The Utrecht NLP has a strong tradition of work in, among others, the following areas of NLG.

1. Referring Expressions Generation. We construct and evaluate computer models that mimic human use of referring expressions. See Kees van Deemter’s book Computational Models of Referring for an overview, and see this paper by Fahime Same and others for one of our recent contributions.

2. Vision and Language Modelling.

3. Expressing logical information. A long tradition of work is engaged with constructing models that generate sentences from formulas of Mathematical Logic. As part of this tradition, Eduardo Calo’s PhD project (part of the NL4XAI project) is, given a logical formula, to verbalise the information contained in that formula (i.e., its truth conditions) with optimal clarity. A related branch of our work investigates how human speakers use quantifiers and other logical constructs, as in this recent paper in the journal JAIR.
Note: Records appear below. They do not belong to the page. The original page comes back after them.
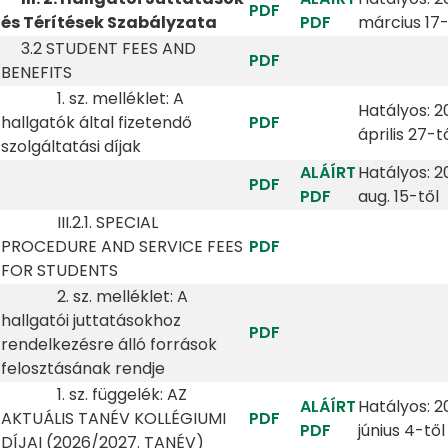
PDF
és Térítések Szabályzata
PDF
március 17-
3.2 STUDENT FEES AND
PDF
BENEFITS
1. sz. melléklet: A
Hatályos: 2
hallgatók által fizetendő
PDF
április 27-t
szolgáltatási díjak
ALÁÍRT
Hatályos: 2
PDF
PDF
aug. 15-től
III.2.1. SPECIAL
PROCEDURE AND SERVICE FEES
PDF
FOR STUDENTS
2. sz. melléklet: A
hallgatói juttatásokhoz
PDF
rendelkezésre álló források
felosztásának rendje
1. sz. függelék: AZ
ALÁÍRT
Hatályos: 2
AKTUÁLIS TANÉV KOLLÉGIUMI
PDF
PDF
június 4-től
DÍJAI (2026/2027. TANÉV)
4. Multilinguality. Although much of our NLG work focusses on English, we also work on other languages, such as Maltese (by Albert Gatt), and Mandarin (see e.g. Guanyi Chen’s thesis).

5. Methological issues. We’re interested in methodological issues arising from NLG and other areas of NLP. A recent example is this Squib in the Computational Linguistics journal, which proposes a framework for assessing the explanatory power of NLP models. Another is Yupei Du’s  ACL paper on instability in neural models.